The rise in home runs in 2019 wasn't because of a juiced ball, but rather due, in part, to inconsistent seam height on the baseball combined with "player behavior," according to preliminary results of a study commissioned by Major League Baseball.
The early findings of the 27-page report were released Wednesday. The authors were a committee of professors charged with looking into the record number of home runs -- 6,776 -- in the past season.
The committee concluded that ball manufacturer Rawlings hadn't made any purposeful changes to the ball to increase offense. The report found the baseball's performance was because of variability in the production process and not because of anything intentionally done by MLB or manufacturer Rawlings.

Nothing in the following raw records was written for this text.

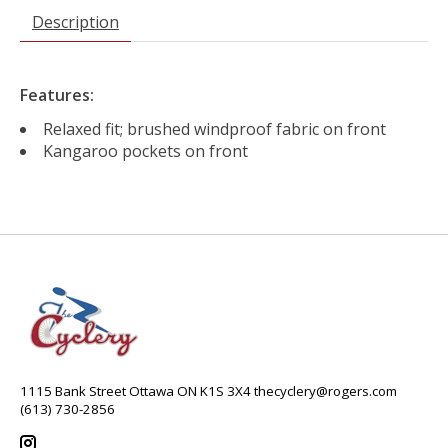
Description
Features:
Relaxed fit; brushed windproof fabric on front
Kangaroo pockets on front
1115 Bank Street Ottawa ON K1S 3X4
thecyclery@rogers.com
(613) 730-2856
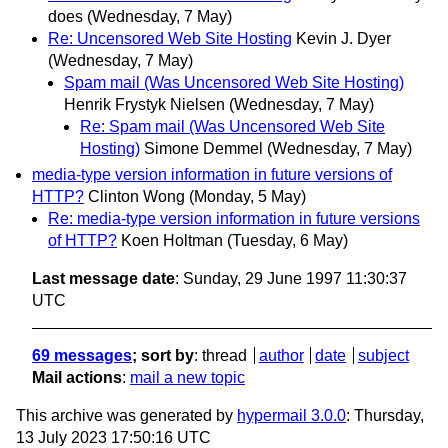
does
(Wednesday, 7 May)
Re: Uncensored Web Site Hosting
Kevin J. Dyer
(Wednesday, 7 May)
Spam mail (Was Uncensored Web Site Hosting)
Henrik Frystyk Nielsen
(Wednesday, 7 May)
Re: Spam mail (Was Uncensored Web Site
Hosting)
Simone Demmel
(Wednesday, 7 May)
media-type version information in future versions of
HTTP?
Clinton Wong
(Monday, 5 May)
Re: media-type version information in future versions
of HTTP?
Koen Holtman
(Tuesday, 6 May)
Last message date
: Sunday, 29 June 1997 11:30:37
UTC
69 messages
; sort by
:
thread
author
date
subject
Mail actions
:
mail a new topic
This archive was generated by
hypermail 3.0.0
: Thursday,
13 July 2023 17:50:16 UTC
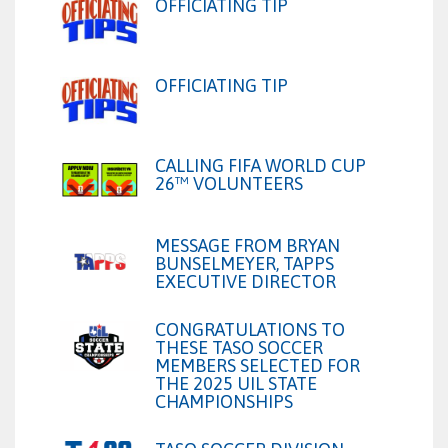
OFFICIATING TIP
OFFICIATING TIP
CALLING FIFA WORLD CUP
26™ VOLUNTEERS
MESSAGE FROM BRYAN
BUNSELMEYER, TAPPS
EXECUTIVE DIRECTOR
CONGRATULATIONS TO
THESE TASO SOCCER
MEMBERS SELECTED FOR
THE 2025 UIL STATE
CHAMPIONSHIPS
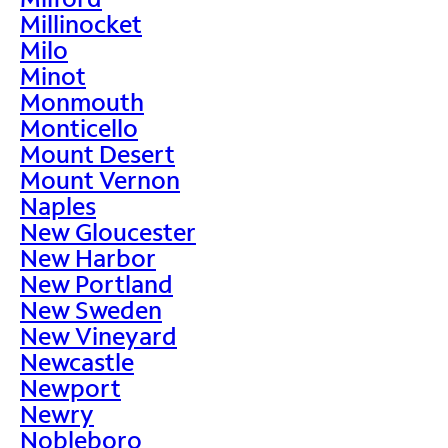
Millinocket
Milo
Minot
Monmouth
Monticello
Mount Desert
Mount Vernon
Naples
New Gloucester
New Harbor
New Portland
New Sweden
New Vineyard
Newcastle
Newport
Newry
Nobleboro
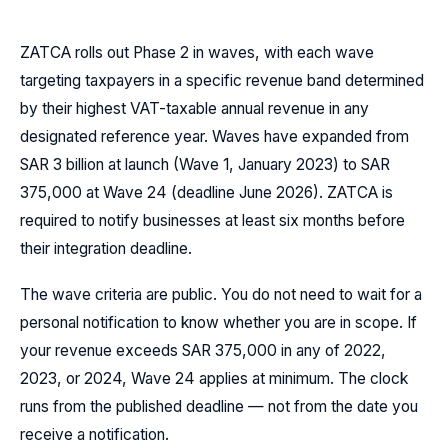
ZATCA rolls out Phase 2 in waves, with each wave
targeting taxpayers in a specific revenue band determined
by their highest VAT-taxable annual revenue in any
designated reference year. Waves have expanded from
SAR 3 billion at launch (Wave 1, January 2023) to SAR
375,000 at Wave 24 (deadline June 2026). ZATCA is
required to notify businesses at least six months before
their integration deadline.
The wave criteria are public. You do not need to wait for a
personal notification to know whether you are in scope. If
your revenue exceeds SAR 375,000 in any of 2022,
2023, or 2024, Wave 24 applies at minimum. The clock
runs from the published deadline — not from the date you
receive a notification.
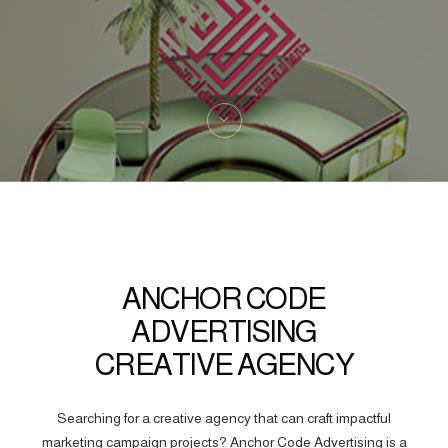
ANCHOR CODE
ADVERTISING
CREATIVE AGENCY
Searching for a creative agency that can craft impactful
marketing campaign projects? Anchor Code Advertising is a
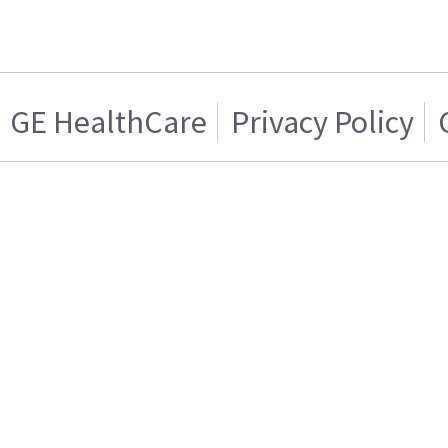
GE HealthCare
Privacy Policy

Instead, the report determined that the carry of the ball led to 60 percent of the increase in home runs while launch conditions were the rest of the reason. The carry is affected by seam heights, in part, and the committee found "large ball-to-ball variation in those quantities," according to the report. In fact, among the balls evaluated in the study, four had seam heights less that 0.035 inches in height and two of them had seams that exceeded 0.0425 inches.
Since seam height is responsible for 35 percent of the carry, according to the report, the committee acknowledged additional review is needed.
"While we have learned much from our studies as well as those of other investigators," the report said, "there is much that is not yet understood."
The committee also said the home run increase, in part, also was due to changes in players' swings and launch angles.
The report included some recommendations, including researching how mud applied to balls influences the drag and looking into storing balls in humidors in every MLB stadium to make the conditions uniform across the country.
The professors said a more detailed report was still to come.
The study was the second commissioned by MLB and came following allegations that MLB ordered the balls to be manufactured to generate more offense.
The previous record for home runs in a season across MLB was 6,105. Fifteen teams set franchise records for home runs.